##### TEXTO PROPORCIONADO

En enero del 2007, cientos de personas a favor de la pena de muerte para violadores de niños reciben el apoyo del entonces presidente Alan García, quien los recibió en Palacio de Gobierno. (Foto: Archivo El Comercio / Juan Ponce)
En enero del 2007, cientos de personas a favor de la pena de muerte para violadores de niños reciben el apoyo del entonces presidente Alan García, quien los recibió en Palacio de Gobierno. (Foto: Archivo El Comercio / Juan Ponce)
Diego Macera

¿Quién sería el candidato presidencial ideal en el Perú? ¿Qué posiciones sobre los asuntos básicos o controversiales tendría para garantizar su éxito electoral? Ante el colapso de los partidos, en el Perú se vota menos por una visión de país compartida entre ciudadano y candidato, y más por la trayectoria personal y las percepciones sobre el postulante, pero eso no impide hacer un recuento de algunas posiciones políticas populares.

En asuntos económicos, el futuro candidato haría bien en anunciar un alza significativa del salario mínimo. El último aumento del presidente Kuczynski a S/930 mensuales tuvo una aprobación de 72%, según Ipsos Perú. La misma encuestadora encontró un año antes que poco más de la mitad de la población prefería que los servicios e infraestructura pública (carreteras, telecomunicaciones, aeropuertos, hidroeléctricas, refinerías de petróleo, electricidad, agua y desagüe) fueran administrados directamente por empresas estatales antes que dados en concesión a una empresa privada regulada.

En asuntos sociales y políticos, nuestro postulante debería estar a favor de la pena de muerte (87% de popularidad a nivel nacional; 97% en el centro del país); a favor de reducir los salarios para los servidores públicos (84% desaprobó el aumento dado durante la administración del presidente Humala); y, dentro de lo posible, flirtear con alguna venilla autoritaria –después de todo, según Latinobarómetro, solo el 16% de la población dice estar satisfecho con la democracia, lo que convierte al Perú en el país con el tercer porcentaje más bajo de los 18 evaluados en la región–.

##########

__TAREA ASIGNADA__:
Según el texto sobre el candidato presidencial ideal en el Perú, ¿por qué le convendría a ese candidato anunciar un alza significativa del salario mínimo?

##### REGISTROS PROPORCIONADOS

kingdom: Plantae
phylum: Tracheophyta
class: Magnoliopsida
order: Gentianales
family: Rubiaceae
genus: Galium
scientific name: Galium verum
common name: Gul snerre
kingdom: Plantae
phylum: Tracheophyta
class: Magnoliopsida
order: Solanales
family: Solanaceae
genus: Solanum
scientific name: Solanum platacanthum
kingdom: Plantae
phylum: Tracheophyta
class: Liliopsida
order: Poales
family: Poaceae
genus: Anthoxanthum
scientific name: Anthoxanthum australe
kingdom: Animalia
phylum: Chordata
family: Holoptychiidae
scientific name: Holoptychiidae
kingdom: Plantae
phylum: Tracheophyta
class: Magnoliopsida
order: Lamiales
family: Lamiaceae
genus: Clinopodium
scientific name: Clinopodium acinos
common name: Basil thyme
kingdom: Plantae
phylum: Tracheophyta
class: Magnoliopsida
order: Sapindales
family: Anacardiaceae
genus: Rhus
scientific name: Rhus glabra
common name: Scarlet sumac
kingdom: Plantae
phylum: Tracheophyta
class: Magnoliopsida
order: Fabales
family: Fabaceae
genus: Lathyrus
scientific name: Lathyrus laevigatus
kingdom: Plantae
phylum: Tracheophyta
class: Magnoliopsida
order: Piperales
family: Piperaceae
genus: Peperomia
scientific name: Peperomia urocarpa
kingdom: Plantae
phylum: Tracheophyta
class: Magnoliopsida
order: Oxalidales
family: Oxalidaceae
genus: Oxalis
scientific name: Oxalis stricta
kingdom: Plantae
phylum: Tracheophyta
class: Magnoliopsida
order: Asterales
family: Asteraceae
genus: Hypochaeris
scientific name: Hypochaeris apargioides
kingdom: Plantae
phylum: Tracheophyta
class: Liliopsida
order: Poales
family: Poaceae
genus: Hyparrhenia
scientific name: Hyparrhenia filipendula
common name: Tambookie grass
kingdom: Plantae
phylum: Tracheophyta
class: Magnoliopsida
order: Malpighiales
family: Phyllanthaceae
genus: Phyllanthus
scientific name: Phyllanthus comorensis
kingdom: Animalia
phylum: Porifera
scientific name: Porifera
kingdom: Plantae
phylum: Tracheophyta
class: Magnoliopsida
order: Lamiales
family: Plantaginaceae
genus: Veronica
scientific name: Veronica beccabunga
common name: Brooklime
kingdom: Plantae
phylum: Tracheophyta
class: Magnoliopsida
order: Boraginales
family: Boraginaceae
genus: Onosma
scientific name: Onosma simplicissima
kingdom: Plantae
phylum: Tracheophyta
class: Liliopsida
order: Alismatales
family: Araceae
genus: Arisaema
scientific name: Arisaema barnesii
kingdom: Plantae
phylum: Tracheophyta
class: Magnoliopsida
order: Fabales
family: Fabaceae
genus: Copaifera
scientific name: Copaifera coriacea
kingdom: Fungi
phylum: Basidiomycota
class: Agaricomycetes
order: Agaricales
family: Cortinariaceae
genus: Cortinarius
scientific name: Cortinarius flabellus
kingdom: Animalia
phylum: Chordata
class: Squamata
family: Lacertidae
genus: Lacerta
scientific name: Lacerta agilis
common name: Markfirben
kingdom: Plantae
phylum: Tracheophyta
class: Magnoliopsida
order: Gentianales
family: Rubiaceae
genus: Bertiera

##########

__TAREA RESUELTA__:
Porque el último aumento del salario mínimo, el del presidente Kuczynski a S/930 mensuales, tuvo una aprobación de 72%, según Ipsos Perú.